• [Saved entries]
%%

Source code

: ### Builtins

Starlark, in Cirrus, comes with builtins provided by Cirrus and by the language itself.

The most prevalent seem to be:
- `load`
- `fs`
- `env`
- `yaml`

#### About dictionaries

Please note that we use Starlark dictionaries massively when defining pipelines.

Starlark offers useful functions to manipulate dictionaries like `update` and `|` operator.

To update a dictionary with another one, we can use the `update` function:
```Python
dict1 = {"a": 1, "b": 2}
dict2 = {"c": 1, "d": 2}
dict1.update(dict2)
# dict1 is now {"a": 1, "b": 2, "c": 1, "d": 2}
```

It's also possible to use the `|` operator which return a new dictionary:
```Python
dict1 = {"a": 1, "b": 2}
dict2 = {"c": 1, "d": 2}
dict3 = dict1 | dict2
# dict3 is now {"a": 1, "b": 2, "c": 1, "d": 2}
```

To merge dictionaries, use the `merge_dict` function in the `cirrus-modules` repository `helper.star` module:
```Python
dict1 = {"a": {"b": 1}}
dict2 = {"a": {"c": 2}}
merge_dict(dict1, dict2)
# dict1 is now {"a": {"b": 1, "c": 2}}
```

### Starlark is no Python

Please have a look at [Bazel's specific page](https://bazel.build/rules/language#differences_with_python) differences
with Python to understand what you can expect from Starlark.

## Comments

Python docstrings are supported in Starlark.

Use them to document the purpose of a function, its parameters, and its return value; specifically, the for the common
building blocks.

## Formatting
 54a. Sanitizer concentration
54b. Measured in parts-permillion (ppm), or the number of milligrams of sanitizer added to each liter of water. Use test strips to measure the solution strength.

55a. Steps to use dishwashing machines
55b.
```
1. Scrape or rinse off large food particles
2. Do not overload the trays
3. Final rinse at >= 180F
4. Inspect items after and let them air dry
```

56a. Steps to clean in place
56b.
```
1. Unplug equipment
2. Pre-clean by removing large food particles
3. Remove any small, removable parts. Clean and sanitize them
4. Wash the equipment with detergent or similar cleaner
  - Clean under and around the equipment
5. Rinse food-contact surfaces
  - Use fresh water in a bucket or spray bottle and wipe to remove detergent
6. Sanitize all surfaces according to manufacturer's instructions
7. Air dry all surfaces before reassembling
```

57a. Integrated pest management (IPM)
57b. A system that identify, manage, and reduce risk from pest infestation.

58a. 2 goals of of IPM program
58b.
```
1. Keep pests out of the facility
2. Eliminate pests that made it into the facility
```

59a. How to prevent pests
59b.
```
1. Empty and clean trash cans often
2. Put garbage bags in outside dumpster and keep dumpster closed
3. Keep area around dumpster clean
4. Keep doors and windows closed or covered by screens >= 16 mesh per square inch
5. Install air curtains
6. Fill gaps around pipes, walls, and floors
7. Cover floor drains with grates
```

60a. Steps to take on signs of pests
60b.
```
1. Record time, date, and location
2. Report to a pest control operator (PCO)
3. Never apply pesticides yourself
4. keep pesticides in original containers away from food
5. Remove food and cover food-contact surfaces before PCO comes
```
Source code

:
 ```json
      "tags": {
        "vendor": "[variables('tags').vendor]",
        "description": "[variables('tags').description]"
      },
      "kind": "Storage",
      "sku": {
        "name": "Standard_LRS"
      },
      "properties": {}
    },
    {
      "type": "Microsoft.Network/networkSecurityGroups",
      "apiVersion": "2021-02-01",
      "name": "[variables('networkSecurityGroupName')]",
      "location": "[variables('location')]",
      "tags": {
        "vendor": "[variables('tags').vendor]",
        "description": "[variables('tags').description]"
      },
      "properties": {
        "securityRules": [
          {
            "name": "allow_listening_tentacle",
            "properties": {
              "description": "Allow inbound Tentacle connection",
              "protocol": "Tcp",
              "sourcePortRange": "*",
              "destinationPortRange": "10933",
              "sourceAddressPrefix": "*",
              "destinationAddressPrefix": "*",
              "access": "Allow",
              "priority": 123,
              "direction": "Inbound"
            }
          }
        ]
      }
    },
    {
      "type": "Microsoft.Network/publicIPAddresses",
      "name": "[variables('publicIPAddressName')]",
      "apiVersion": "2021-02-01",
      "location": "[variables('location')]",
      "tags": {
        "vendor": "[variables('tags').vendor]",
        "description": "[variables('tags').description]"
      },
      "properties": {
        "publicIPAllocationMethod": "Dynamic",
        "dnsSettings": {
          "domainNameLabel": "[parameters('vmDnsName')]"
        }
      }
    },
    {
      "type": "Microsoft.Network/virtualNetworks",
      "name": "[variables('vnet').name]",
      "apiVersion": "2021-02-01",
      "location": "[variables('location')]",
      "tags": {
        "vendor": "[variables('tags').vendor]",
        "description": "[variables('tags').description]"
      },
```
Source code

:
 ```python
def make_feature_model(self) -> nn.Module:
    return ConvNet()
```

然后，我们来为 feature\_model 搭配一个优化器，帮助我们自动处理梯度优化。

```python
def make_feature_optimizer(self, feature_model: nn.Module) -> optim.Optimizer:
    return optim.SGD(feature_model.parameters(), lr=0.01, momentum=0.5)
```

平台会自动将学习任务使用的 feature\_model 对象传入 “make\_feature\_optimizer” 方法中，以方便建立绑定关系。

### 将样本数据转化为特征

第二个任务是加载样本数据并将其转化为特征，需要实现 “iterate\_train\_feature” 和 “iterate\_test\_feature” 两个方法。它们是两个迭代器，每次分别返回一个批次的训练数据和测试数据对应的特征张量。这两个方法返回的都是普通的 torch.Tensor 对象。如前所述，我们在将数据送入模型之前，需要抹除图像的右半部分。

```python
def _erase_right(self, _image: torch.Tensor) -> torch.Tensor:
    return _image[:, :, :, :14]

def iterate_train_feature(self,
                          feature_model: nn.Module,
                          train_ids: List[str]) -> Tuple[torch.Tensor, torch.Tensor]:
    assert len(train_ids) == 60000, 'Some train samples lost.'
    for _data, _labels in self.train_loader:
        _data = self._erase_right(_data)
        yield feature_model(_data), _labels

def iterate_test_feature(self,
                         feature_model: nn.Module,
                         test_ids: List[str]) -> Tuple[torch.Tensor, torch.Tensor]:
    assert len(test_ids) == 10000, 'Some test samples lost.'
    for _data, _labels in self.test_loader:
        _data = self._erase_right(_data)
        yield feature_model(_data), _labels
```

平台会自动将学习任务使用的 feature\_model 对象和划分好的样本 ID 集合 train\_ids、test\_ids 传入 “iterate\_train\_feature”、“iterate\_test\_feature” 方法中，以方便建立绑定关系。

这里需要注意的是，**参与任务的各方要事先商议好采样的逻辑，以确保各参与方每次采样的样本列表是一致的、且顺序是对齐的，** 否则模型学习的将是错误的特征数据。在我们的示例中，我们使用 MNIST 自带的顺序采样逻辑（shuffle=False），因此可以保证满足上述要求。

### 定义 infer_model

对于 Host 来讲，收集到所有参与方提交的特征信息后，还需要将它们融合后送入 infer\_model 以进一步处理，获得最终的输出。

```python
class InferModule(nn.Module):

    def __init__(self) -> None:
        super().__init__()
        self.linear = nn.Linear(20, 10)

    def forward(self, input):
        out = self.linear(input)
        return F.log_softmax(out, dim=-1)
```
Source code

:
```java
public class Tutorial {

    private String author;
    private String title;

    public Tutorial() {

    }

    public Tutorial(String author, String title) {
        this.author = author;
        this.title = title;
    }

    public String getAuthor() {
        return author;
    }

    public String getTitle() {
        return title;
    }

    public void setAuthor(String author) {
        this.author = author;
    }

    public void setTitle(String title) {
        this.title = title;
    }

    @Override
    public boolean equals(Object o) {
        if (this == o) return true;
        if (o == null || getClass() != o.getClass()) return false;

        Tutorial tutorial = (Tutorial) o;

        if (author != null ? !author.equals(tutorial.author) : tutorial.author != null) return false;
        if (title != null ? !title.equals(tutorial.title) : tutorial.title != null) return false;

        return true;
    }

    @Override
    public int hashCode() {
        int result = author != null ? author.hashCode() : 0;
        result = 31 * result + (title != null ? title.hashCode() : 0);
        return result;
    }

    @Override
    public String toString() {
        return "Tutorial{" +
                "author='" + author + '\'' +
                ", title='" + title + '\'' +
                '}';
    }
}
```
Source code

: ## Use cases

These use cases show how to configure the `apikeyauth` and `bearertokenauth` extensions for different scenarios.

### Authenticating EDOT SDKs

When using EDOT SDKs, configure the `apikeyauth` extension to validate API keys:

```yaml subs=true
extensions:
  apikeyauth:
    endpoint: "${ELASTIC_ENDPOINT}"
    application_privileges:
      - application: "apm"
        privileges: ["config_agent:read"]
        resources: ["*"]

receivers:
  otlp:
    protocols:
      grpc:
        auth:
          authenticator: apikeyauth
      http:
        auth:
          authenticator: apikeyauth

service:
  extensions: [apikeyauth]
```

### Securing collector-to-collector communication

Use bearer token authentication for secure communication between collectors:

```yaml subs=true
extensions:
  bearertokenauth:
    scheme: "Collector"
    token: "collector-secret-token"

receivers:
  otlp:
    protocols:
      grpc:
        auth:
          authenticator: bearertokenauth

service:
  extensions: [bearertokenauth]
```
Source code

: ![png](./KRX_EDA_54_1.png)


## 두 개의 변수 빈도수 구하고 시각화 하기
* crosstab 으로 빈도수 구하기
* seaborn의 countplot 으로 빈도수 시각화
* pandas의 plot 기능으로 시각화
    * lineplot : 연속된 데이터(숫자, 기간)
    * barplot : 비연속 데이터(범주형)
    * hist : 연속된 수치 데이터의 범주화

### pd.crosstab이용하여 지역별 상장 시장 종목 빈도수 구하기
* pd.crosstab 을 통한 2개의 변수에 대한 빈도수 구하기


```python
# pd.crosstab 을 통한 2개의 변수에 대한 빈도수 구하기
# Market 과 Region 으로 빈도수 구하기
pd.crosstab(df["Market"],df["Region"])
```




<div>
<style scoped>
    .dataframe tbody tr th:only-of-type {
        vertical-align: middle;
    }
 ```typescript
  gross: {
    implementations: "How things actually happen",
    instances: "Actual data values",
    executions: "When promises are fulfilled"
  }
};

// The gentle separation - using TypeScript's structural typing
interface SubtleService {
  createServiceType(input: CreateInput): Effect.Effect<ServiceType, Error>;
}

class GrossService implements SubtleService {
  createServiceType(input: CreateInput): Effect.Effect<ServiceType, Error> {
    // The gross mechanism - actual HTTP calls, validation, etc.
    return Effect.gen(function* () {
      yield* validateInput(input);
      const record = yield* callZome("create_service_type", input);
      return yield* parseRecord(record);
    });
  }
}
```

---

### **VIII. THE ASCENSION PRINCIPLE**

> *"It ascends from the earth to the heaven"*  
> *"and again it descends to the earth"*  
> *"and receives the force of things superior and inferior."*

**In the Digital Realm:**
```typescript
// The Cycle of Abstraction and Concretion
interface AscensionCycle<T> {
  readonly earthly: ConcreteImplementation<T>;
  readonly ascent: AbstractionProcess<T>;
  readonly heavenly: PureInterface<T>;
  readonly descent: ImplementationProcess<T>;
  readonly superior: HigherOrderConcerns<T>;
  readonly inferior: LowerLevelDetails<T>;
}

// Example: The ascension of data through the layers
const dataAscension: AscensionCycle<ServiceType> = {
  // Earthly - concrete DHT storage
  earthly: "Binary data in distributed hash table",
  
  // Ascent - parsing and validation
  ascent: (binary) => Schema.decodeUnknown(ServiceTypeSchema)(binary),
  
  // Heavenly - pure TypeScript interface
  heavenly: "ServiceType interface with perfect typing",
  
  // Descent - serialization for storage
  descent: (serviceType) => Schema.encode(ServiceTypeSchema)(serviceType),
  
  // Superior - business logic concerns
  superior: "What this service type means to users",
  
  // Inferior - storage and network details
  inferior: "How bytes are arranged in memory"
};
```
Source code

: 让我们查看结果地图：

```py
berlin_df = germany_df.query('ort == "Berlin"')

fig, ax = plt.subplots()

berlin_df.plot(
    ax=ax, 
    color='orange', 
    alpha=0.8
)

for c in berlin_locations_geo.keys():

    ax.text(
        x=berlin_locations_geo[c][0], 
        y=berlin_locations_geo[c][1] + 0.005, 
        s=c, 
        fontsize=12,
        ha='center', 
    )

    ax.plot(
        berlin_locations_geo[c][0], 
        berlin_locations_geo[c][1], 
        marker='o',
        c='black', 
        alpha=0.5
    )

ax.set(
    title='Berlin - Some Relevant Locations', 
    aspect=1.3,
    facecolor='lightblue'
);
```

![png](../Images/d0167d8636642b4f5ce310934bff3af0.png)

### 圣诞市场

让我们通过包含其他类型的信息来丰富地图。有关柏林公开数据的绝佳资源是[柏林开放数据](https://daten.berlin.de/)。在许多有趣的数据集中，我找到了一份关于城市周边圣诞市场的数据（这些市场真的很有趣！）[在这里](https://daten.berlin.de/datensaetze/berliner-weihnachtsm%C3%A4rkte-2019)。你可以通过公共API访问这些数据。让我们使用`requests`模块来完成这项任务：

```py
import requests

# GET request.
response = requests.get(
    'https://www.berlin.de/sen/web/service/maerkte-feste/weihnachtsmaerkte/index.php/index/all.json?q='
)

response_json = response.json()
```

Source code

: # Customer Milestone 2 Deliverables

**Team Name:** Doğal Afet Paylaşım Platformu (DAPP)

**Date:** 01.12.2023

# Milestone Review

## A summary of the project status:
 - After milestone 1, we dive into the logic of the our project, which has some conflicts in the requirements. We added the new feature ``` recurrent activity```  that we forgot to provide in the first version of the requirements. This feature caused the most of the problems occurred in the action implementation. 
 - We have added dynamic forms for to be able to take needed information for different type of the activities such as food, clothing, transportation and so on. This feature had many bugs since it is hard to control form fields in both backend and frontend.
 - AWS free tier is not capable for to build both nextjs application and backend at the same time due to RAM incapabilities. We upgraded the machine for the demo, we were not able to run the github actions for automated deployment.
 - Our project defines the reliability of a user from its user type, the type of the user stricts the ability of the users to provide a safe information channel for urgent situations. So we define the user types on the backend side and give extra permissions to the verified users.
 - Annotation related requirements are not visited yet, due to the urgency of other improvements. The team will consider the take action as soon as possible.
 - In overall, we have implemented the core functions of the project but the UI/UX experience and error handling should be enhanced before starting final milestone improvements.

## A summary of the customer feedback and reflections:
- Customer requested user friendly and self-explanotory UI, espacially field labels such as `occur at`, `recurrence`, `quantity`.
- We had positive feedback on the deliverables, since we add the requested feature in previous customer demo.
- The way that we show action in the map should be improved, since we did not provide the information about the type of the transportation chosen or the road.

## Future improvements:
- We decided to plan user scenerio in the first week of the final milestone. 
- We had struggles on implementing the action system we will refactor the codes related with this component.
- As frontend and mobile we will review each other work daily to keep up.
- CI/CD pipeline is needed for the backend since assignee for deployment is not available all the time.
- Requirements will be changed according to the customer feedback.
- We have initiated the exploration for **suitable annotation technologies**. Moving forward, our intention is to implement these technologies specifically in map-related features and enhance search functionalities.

%%

• [What the task asks] Each line above that carries the string "transportation" has to be returned.

• [Solution to this exercise]
 - We have added dynamic forms for to be able to take needed information for different type of the activities such as food, clothing, transportation and so on. This feature had many bugs since it is hard to control form fields in both backend and frontend.
- The way that we show action in the map should be improved, since we did not provide the information about the type of the transportation chosen or the road.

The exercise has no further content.